* **To-do item**:
Locate every line below that contains the word "series", matching case exactly, and copy each such line in full.

* **Stored data**:
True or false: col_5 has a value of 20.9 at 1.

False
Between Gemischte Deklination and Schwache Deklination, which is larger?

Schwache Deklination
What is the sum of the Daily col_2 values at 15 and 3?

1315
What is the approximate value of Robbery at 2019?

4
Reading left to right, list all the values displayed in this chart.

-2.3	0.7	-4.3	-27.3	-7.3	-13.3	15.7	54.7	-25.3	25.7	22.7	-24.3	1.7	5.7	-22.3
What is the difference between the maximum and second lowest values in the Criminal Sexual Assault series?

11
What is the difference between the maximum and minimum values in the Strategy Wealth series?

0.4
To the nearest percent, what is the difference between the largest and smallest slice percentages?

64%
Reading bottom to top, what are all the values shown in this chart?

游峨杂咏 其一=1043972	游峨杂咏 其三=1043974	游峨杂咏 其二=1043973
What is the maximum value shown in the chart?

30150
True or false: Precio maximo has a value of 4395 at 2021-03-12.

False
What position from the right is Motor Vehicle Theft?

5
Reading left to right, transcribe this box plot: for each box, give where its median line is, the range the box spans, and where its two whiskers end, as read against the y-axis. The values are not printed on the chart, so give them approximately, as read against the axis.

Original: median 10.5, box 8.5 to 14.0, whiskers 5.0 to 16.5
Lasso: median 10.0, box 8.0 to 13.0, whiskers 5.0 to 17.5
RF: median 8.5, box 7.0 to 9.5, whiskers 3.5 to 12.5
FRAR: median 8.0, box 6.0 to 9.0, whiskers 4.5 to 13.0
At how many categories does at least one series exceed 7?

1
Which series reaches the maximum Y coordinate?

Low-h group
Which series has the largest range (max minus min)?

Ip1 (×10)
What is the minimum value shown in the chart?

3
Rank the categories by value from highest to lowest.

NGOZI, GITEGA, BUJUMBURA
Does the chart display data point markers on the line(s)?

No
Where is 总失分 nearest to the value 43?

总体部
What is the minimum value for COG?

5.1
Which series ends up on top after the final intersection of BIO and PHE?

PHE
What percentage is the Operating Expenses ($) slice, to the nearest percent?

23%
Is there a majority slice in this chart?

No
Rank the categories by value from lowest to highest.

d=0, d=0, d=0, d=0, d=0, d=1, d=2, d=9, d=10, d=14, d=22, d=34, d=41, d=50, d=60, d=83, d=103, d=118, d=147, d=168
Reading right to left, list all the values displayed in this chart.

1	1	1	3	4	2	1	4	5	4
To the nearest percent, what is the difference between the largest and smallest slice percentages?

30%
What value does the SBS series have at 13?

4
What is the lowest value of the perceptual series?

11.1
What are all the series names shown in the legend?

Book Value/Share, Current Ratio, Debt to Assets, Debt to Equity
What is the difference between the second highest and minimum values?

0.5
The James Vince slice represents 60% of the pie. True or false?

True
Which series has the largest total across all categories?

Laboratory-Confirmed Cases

* **Finished task**:
What is the difference between the maximum and second lowest values in the Criminal Sexual Assault series?
What is the difference between the maximum and minimum values in the Strategy Wealth series?
At how many categories does at least one series exceed 7?
Which series reaches the maximum Y coordinate?
Which series has the largest range (max minus min)?
Which series ends up on top after the final intersection of BIO and PHE?
What value does the SBS series have at 13?
What is the lowest value of the perceptual series?
What are all the series names shown in the legend?
Which series has the largest total across all categories?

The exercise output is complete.